Aircraft mechanic Frank Roque was found guilty of first degree murder and sentenced to death on September 15, 2001 before commuting to life imprisonment. Roque was also accused of shooting at an Afghan family’s home and a Lebanese supermarket on the same day, although no one was injured in those attacks.

Rose Kaur Sodhi, the niece of Balbir Singh Sodhi, was a second grader preparing for a relative’s birthday party when her family learned of her uncle’s murder.

“We knew something was terribly wrong because my father came home crying. I had never seen it before, ”she said of her father and Balbir’s brother Rana Singh Sodhi, who became a well-known figure in the American Sikh community and taught her to tell the story of her family and work for peace.

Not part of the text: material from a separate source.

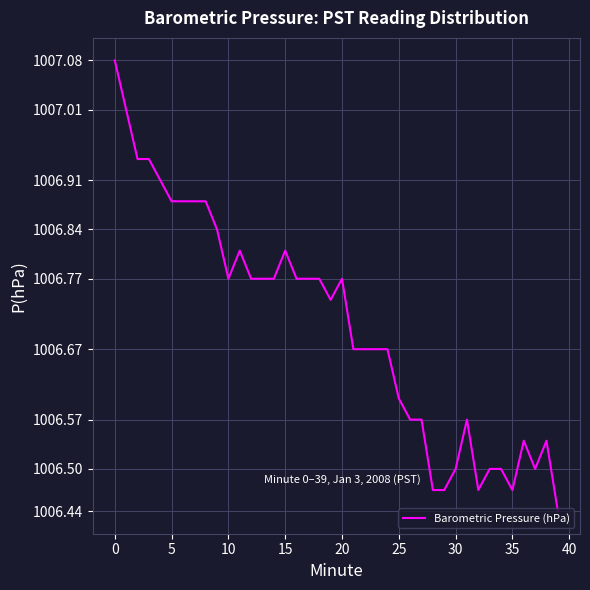

What is the difference between the maximum and second lowest values?

0.6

“We couldn’t believe it,” said the younger Sodhi, now 27 and living in Los Angeles. “He was kind enough to always give all the kids candy from his shop.”

In the months that followed, children at her elementary school near Phoenix began harassing their then six-year-old brother, leading them to complain to the principal when they cursed him and tugged his topknot.

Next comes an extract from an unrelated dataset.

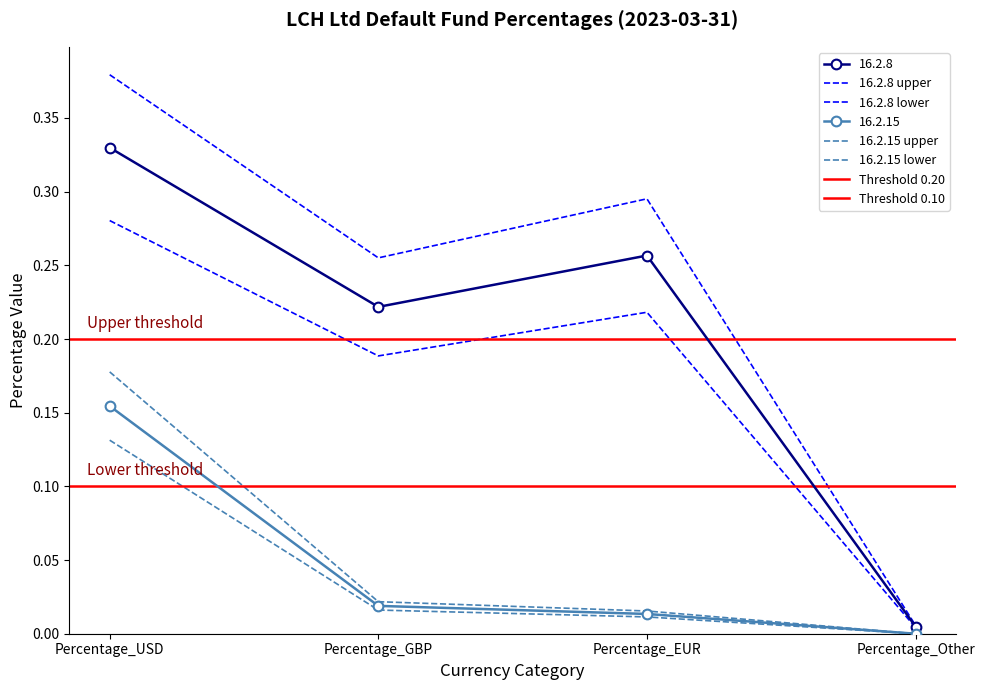

Is this an area chart (filled region under the line)?

No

“The gas station where he was murdered is our ground zero,” said activist filmmaker Valarie Kaur, who describes Balbir Singh Sodhi, a family friend, as “uncle”. Local and national dignitaries were invited to commemorate Sodhi at a memorial service there on September 15.

Kaur was a student on September 11th watching the collapse of the twin towers of New York’s World Trade Center on the television in her parents’ bedroom in Clovis, California.

When images of a bearded man in a turban flashed repeatedly on the screen, “I realized that our nation’s new enemy looked like my family,” said Kaur, who now lives in Los Angeles with her husband and young son.

After Sodhi’s death, Kaur traveled across the United States to investigate the subsequent explosion of hate crimes against Sikhs and Muslim Americans, as well as other people perceived as foreign or different.

The resulting documentary, Divided We Fall: Americans in the Aftermath, was used in classrooms and communities across the country to stimulate discussions about hate crimes. Kaur followed last year with his memoir “See No Stranger: A Memoir and Manifesto of Revolutionary Love”.

Now she’s worried about what her little son is going to have to face.

“My son was born during the 2016 election season … when hate crimes skyrocketed,” Kaur said. “Once again I had to expect that he would grow up in a more dangerous nation for him than for me.”

Kaur said the danger became most apparent in 2012 when a veteran of white army supremacy shot and killed six believers in Gurdwara or Sikh temples in Wisconsin before he committed suicide.

A seventh person, Baba Punjab Singh, a Sikh priest from India, was shot in the head and remained partially paralyzed. He died of his wounds on March 2, 2020.

For over seven years, the priest’s son, Raghuvinder Singh, divided his time between caring for his father in Oak Creek and working as an assistant priest in a gurdwara in Glen Rock, New Jersey.

When his father was still alive, he could communicate by blinking: once for “no” and twice for “yes”.

Singh, now 49, said the greatest lesson his father taught him was how to embody Chardi Kala.

“I would say, ‘Papa Ji, are you in Chardi Kala?’ And he blinked twice every time, ”said Singh. “If he can live in this state in Chardi Kala, why can’t we?”

Nasir reported from Oak Creek, Wisconsin and Lodi, New Jersey.